Hans fut assailli d'une volée de questions:

—Ou êtes-vous allé? qui vous a retenu? qu'est-ce qui vous est arrivé? n'êtes-vous pas blessé?

—Je me porte à merveille, répliqua-t-il, et je vous raconterai mes aventures quand Swartboy aura écorché ce cochon de terre, que Totty fera cuire pour notre souper. En ce moment je suis trop affamé pour avoir le courage de parler.

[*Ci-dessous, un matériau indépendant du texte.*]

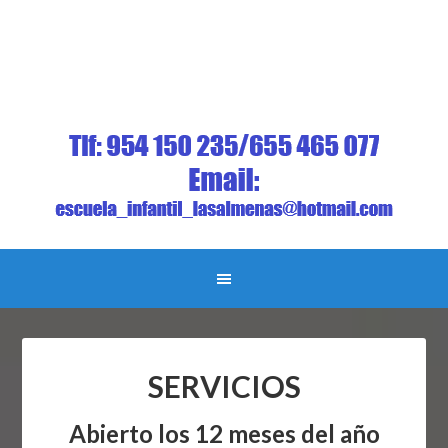
SERVICIOS
Abierto los 12 meses del año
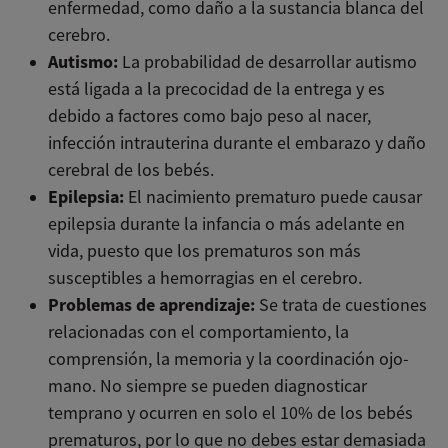
enfermedad, como daño a la sustancia blanca del
cerebro.
Autismo:
La probabilidad de desarrollar autismo
está ligada a la precocidad de la entrega y es
debido a factores como bajo peso al nacer,
infección intrauterina durante el embarazo y daño
cerebral de los bebés.
Epilepsia:
El nacimiento prematuro puede causar
epilepsia durante la infancia o más adelante en
vida, puesto que los prematuros son más
susceptibles a hemorragias en el cerebro.
Problemas de aprendizaje:
Se trata de cuestiones
relacionadas con el comportamiento, la
comprensión, la memoria y la coordinación ojo-
mano. No siempre se pueden diagnosticar
temprano y ocurren en solo el 10% de los bebés
prematuros, por lo que no debes estar demasiada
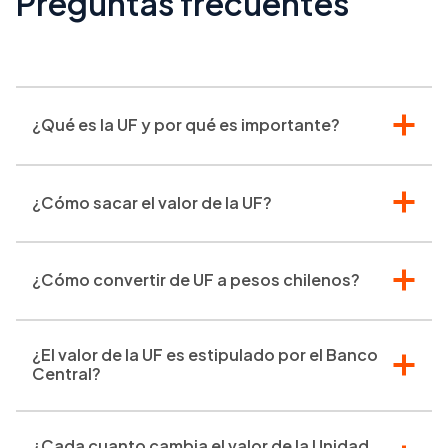
Preguntas frecuentes
¿Qué es la UF y por qué es importante?
¿Cómo sacar el valor de la UF?
¿Cómo convertir de UF a pesos chilenos?
¿El valor de la UF es estipulado por el Banco
Central?
¿Cada cuanto cambia el valor de la Unidad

En disant ces mots, Hans se débarrassa d'un animal qu'il portait sur les épaules, et qui était de la grosseur d'un mouton. Cet animal étrange, que Hans nommait improprement cochon de terre, était couvert de longues soies d'un gris teinté de rouge. Il avait une longue queue qui allait en s'amincissant comme une carotte, un museau de glabre d'environ un pied de long, la bouche très-petite, des oreilles droites et pointues comme une paire de cornes; un corps plat, des jambes courtes et musculeuses; ses griffes étaient démesurées, surtout aux pattes de devant, où, au lieu de s'étendre, elles se repliaient comme des poings fermés ou comme les mains d'un singe.

—Mon cher enfant, dit Von Bloom, nous t'accordons du repos, d'autant plus que notre appétit n'est pas moins vif que le tien. Mais nous pouvons réserver pour demain ton cochon de terre; nous avons ici une couple d'outardes qui seront plus faciles à accommoder.

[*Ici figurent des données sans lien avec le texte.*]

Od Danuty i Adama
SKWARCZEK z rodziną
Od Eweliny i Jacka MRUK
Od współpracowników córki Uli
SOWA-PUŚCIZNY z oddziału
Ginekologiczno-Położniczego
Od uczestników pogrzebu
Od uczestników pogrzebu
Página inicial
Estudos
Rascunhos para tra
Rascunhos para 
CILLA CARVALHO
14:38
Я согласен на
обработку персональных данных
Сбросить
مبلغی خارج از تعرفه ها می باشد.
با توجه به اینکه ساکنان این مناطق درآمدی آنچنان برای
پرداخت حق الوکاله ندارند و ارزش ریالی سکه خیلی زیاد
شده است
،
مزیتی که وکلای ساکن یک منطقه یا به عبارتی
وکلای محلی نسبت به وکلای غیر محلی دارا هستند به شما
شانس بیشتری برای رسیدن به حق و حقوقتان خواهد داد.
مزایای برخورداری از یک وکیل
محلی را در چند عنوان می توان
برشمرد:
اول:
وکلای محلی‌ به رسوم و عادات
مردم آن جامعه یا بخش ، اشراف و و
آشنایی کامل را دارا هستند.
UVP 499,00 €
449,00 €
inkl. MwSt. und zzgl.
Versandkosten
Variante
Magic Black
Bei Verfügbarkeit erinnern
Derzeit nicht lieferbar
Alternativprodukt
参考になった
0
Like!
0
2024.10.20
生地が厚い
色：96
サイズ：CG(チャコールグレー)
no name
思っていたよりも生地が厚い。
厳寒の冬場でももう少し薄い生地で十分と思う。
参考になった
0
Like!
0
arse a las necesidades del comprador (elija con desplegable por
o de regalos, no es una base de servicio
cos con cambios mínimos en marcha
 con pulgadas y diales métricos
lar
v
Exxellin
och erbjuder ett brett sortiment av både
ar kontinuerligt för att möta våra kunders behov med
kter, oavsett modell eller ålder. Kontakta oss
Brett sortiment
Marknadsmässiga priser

—Soit, repartit Hans; avec la faim qui me dévore, je ne tiens pas à manger une chose plutôt qu'une autre, et je me régalerais même d'une tranche de vieux couagga si j'en avais. J'espère pourtant que Swartboy, s'il n'est pas trop las, voudra bien écorcher mon gibier. Prenez bien garde de l'abîmer, brave Swartboy; c'est un animal qu'on ne trouve pas tous les jours.

—Laissez-moi faire, mynheer Hans; je m'entends à écorcher un goup.

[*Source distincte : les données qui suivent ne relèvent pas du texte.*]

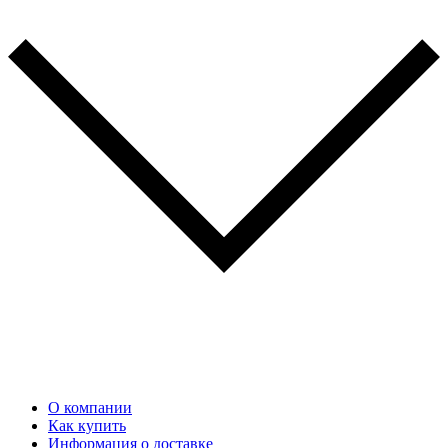
О компании
Как купить
Информация о доставке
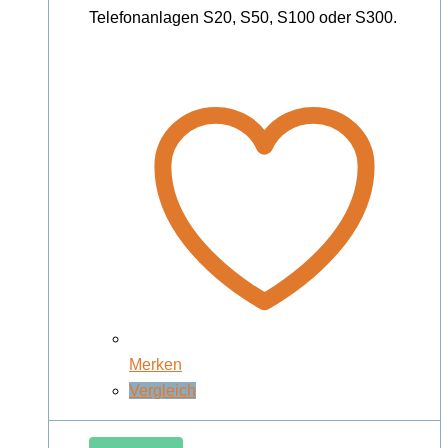
Telefonanlagen S20, S50, S100 oder S300.
Merken
Vergleich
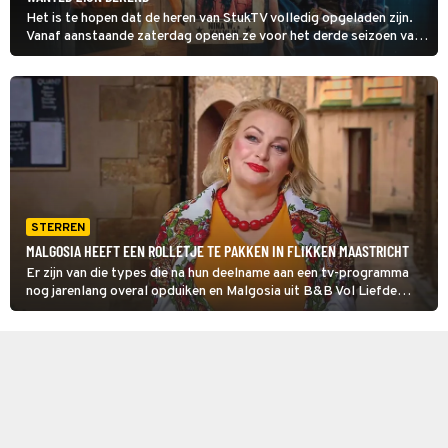
Het is te hopen dat de heren van StukTV volledig opgeladen zijn.
Vanaf aanstaande zaterdag openen ze voor het derde seizoen van
Het Jachtseizoen: Most Wanted de jacht op maar liefst achttien
bekende boeven
STERREN
MALGOSIA HEEFT EEN ROLLETJE TE PAKKEN IN FLIKKEN MAASTRICHT
Er zijn van die types die na hun deelname aan een tv-programma
nog jarenlang overal opduiken en Malgosia uit B&B Vol Liefde
2024 is er zo eentje.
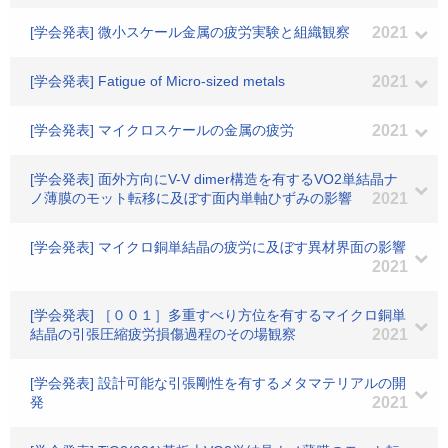
[学会発表] 微小スケール金属の疲労実験と組織観察
2021
[学会発表] Fatigue of Micro-sized metals
2021
[学会発表] マイクロスケールの金属の疲労
2021
[学会発表] 面外方向にV-V dimer構造を有するVO2単結晶ナ
ノ薄膜のモット転移に及ぼす面内単軸ひずみの影響
2021
[学会発表] マイクロ銅単結晶の疲労に及ぼす異材界面の影響
2021
[学会発表] ［００１］多重すべり方位を有するマイクロ銅単
結晶の引張圧縮疲労損傷過程のその場観察
2021
[学会発表] 設計可能な引張剛性を有するメタマテリアルの開
発
2021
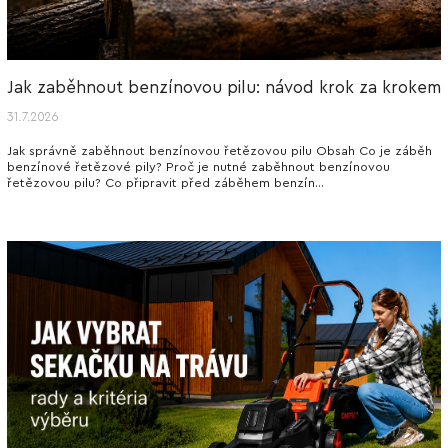
Jak zaběhnout benzínovou pilu: návod krok za krokem
31.7.2026
Jak správně zaběhnout benzínovou řetězovou pilu Obsah Co je záběh
benzínové řetězové pily? Proč je nutné zaběhnout benzínovou
řetězovou pilu? Co připravit před záběhem benzín...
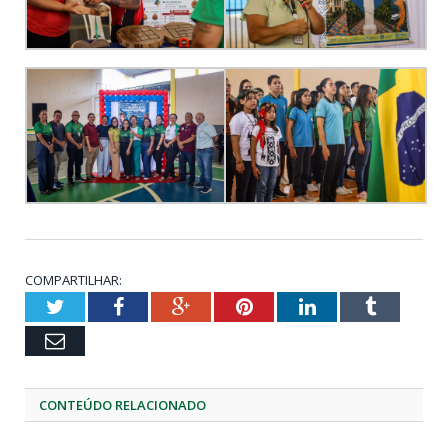
COMPARTILHAR:
Twitter
Facebook
Google+
Pinterest
LinkedIn
Tumblr
Email
CONTEÚDO RELACIONADO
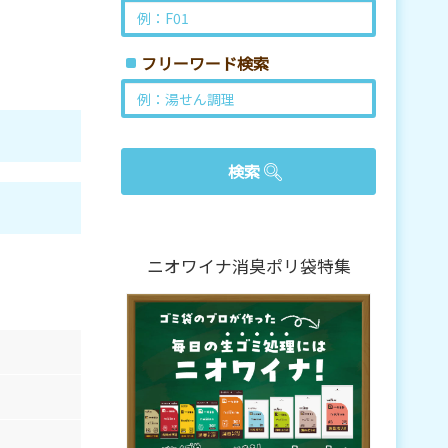
フリーワード検索
ニオワイナ消臭ポリ袋特集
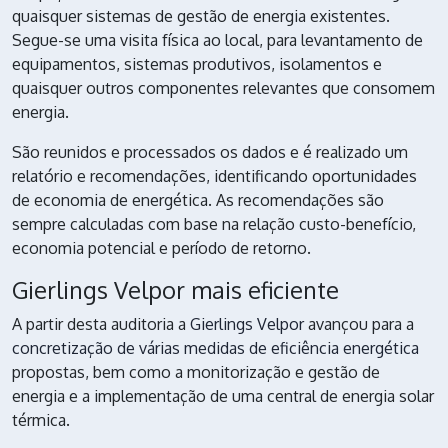
quaisquer sistemas de gestão de energia existentes.
Segue-se uma visita física ao local, para levantamento de
equipamentos, sistemas produtivos, isolamentos e
quaisquer outros componentes relevantes que consomem
energia.
São reunidos e processados os dados e é realizado um
relatório e recomendações, identificando oportunidades
de economia de energética. As recomendações são
sempre calculadas com base na relação custo-benefício,
economia potencial e período de retorno.
Gierlings Velpor mais eficiente
A partir desta auditoria a
Gierlings Velpor
avançou para a
concretização de várias medidas de eficiência energética
propostas, bem como a monitorização e gestão de
energia e a implementação de uma central de energia solar
térmica.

Le singulier animal que Hans appelait cochon de terre (aardvark), et que le Bosjesman connaissait sous le nom de goup, n'était ni plus ni moins que l'oryctérope ou mangeur de fourmis d'Afrique (orycteropus capensis).

Quoique les colons le désignent sous la qualification de cochon de terre, l'oryctérope du Cap n'a rien de commun avec l'espèce porcine. La forme de son museau, ses longues soies, l'habitude qu'il a de fouiller la terre, lui ont valu cette fausse dénomination. De tous les animaux qui creusent les terriers, c'est assurément le plus expéditif; il surpasse même le blaireau, et un jardinier armé d'une bonne bêche ne parviendrait pas à faire un trou en aussi peu de temps que lui. Sa taille, ses mœurs et sa conformation sont à peu près celles de son cousin de l'Amérique du Sud, le tamanoir (myrmecophaga gubata), que l'on considère comme le type des fourmiliers ou mangeur de fourmis. Mais l'oryctérope du Cap perce les murailles épaisses d'une fourmilière, et dévore les termès avec autant de facilité que le myrmécophage de la vallée des Amazones. Il a, comme le tamanoir, la queue et le museau longs, la bouche petite et la langue extensible. Cependant, les naturalistes, qui se sont occupés du tamanoir, ont presque entièrement négligé l'oryctérope.